_LISTED ENTRIES_.

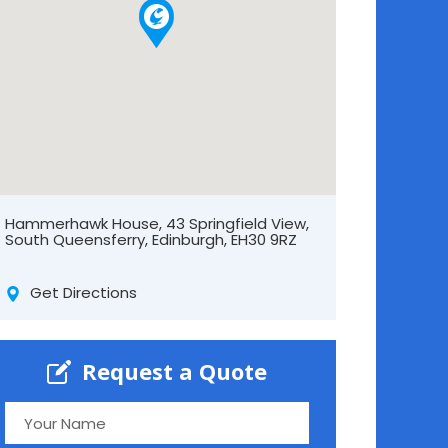
Hammerhawk House, 43 Springfield View,
South Queensferry, Edinburgh, EH30 9RZ
Get Directions
Request a Quote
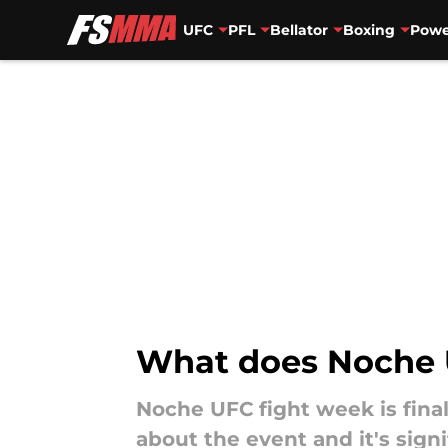
UFC
PFL
Bellator
Boxing
Powe
Skip to main content
What does Noche
Noche UFC fight week is fina
about the event and it's signi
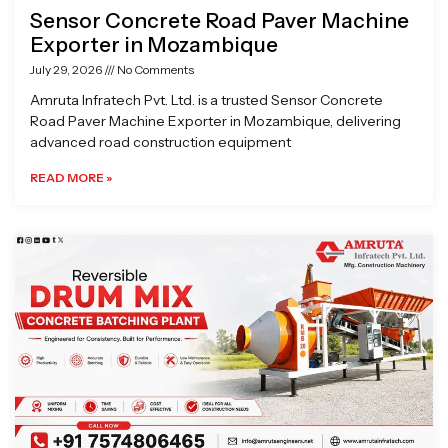
Sensor Concrete Road Paver Machine
Exporter in Mozambique
July 29, 2026
No Comments
Amruta Infratech Pvt. Ltd. is a trusted Sensor Concrete
Road Paver Machine Exporter in Mozambique, delivering
advanced road construction equipment
READ MORE »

_YOUR OBJECTIVE_.
Identify each line above that contains the word "Concrete" and copy those lines.

_ANSWER BOX_.
Sensor Concrete Road Paver Machine
Amruta Infratech Pvt. Ltd. is a trusted Sensor Concrete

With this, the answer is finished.